Dengan menggunakan kurva diatas, Khan (1995) menegaskan bahwa dalam kerangka Islam, kita harus memasukan H0H1 ke dalam surplus tenaga kerja karena tidak ada sumber daya manusia dapat diasumsikan duduk menganggur atau menganggur secara sukarela. Kemalasan tidak disarankan dalam Islam untuk sumber daya apapun, baik tana, tenaga kerja maupun modal. Masih menurut Khan (1995) dengan demikian dalam kerangka pemikiran ekonomi Islam alasan utama seorang individu dalam aktivitas ekonominya adalah sebagai berikut :
1.      Karena dia tidak boleh menjadi penganggur.

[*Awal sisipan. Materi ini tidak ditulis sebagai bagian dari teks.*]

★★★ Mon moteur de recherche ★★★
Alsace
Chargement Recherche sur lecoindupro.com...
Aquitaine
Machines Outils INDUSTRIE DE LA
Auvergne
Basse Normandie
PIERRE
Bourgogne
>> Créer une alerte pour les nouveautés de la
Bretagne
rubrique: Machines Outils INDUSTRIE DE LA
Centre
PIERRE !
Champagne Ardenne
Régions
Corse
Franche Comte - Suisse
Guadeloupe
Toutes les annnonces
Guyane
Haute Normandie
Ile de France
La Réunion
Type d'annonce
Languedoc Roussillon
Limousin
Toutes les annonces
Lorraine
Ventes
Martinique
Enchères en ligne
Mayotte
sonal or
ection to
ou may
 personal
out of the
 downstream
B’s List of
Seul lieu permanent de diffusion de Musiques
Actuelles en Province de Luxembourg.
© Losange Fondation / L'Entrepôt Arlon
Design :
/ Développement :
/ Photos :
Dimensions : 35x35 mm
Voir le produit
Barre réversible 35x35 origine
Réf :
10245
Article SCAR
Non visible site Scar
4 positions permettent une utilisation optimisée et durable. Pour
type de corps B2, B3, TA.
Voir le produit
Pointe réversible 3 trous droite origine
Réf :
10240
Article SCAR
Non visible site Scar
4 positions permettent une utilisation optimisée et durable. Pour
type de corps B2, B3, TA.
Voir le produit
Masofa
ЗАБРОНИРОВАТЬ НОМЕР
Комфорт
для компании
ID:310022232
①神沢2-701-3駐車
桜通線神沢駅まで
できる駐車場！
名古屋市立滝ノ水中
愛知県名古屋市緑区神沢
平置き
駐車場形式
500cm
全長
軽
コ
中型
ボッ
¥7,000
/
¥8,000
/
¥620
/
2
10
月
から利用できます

2.      Karena dia diperlukan untuk menghidupi diri dan keluarganya dan tidak boleh bergantung dengan orang lain.
3.      Karena dia harus dapat membantu orang-orang miskin ada dalam masyarakatnya.
4.      Karena dia harus menyediakan sumber daya yang dapat digunakan dalam mendakwahkan ajaran Islam
Khan (1995) menganjurkan keberlimpahan tenaga kerja terutama bagi negara-negara ketiga, harus dapat terserap kedalam pasar tenaga kerja. Namun ketika kondisi itu tidak memungkinkan maka angkatan kerja yang tidak terserap kedalam pasar kerja harus dapat didorong menjadi usahawan, sehingga dapat mendorong produktivitas negara.